Analyse von Skelettüberresten zeigt Verformungen und Fehlstellungen

Wie archäologische Untersuchungen eines Forschungsteams der Universität Cambridge nun zeigten, sorgten die eng geschnittenen Schuhe für Fußballenentzündungen und hinterließen nachhaltig Spuren an den Zehen ihrer Träger. Die Verformung am Gelenk des großen Zehs ist als "Hallux valgus" bekannt, auch "Ballenzeh" genannt.

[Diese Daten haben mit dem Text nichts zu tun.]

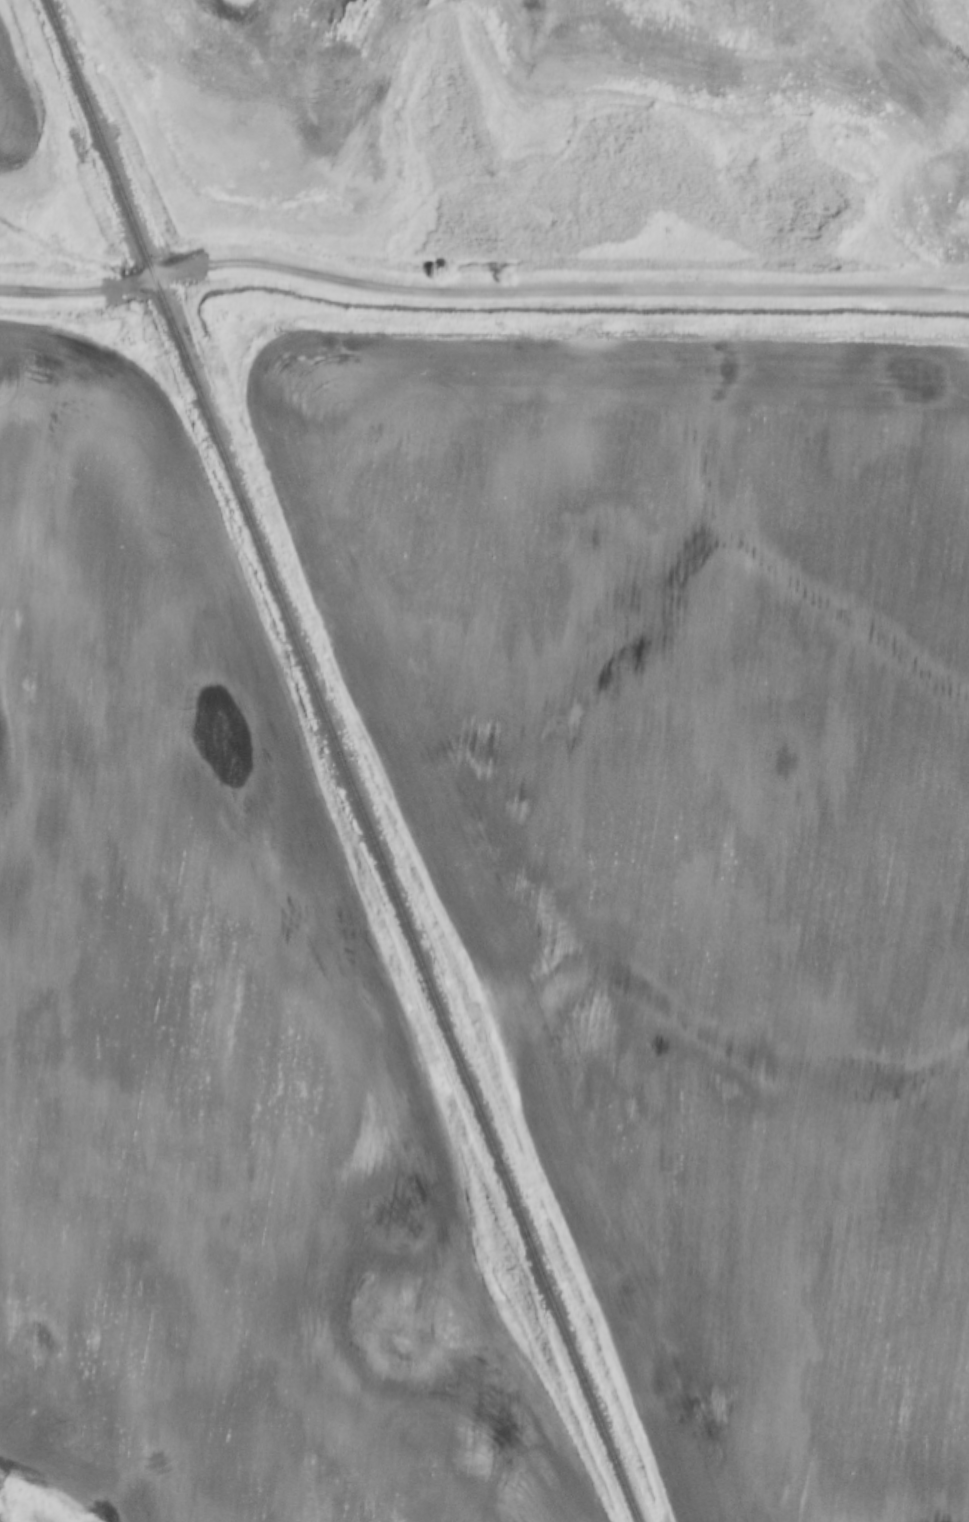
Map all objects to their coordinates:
road: (480, 288)
railway: (341, 760)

Schnabelschuhe führten demnach bei vielen Männern im Mittelalter zu derselben Art von Fehlstellung, die heutzutage vor allem bei Frauen zu beobachten ist, die häufig High Heels oder Pumps tragen. Zu diesen Erkenntnissen kam das Archäologen-Team um Jenna M. Dittmar durch die Analyse von 177 Skelettüberresten, welche auf drei Friedhöfen in und um Cambridge im Laufe der Jahrzehnte ausgegraben worden waren.

Auf den drei untersuchten Friedhöfen wurden im 14. und 15. Jahrhundert Mitglieder verschiedener sozialer Schichten bestattet. Bei Knochenresten, die sich auf dem zentrumsnahen Friedhof befanden, wo vor allem die Wohlhabenderen begraben worden waren, trat die Fehlstellung der Zehen am häufigsten auf. Ein Beleg dafür, dass der Schnabelschuh lange Zeit ein Modeutensil der Oberschicht war.

Auf dem Friedhof des Hospital of St. John, wo vor allem die Ärmsten bestattet wurden, fanden die Archäologinnen und Archäologen erwartungsgemäß weniger Fehlstellungen an den Fußknochen. Am seltensten waren die Funde auf einem Friedhof am Stadtrand, wo im Spätmittelalter vor allem die Handwerks- und Bauernfamilien begraben wurden.

Dass die Fußballenentzündung keine Standarderscheinung des Mittelalters war, belegen ältere Skelettfunde auf denselben Friedhöfen. Bei Toten, die zwischen dem 11. und dem 13. Jahrhundert in Cambridge begraben worden waren, wurde gerade einmal in sechs Prozent der Fälle ein "Hallux valgus" festgestellt. Zu dieser Zeit war der Schnabelschuh noch nicht in der mittelalterlichen Mode angekommen.

Die Archäologin Jenna M. Dittmar und ihre Kolleginnen und Kollegen veröffentlichten ihre Ergebnisse im Fachmagazin "International Journal of Paleopathology".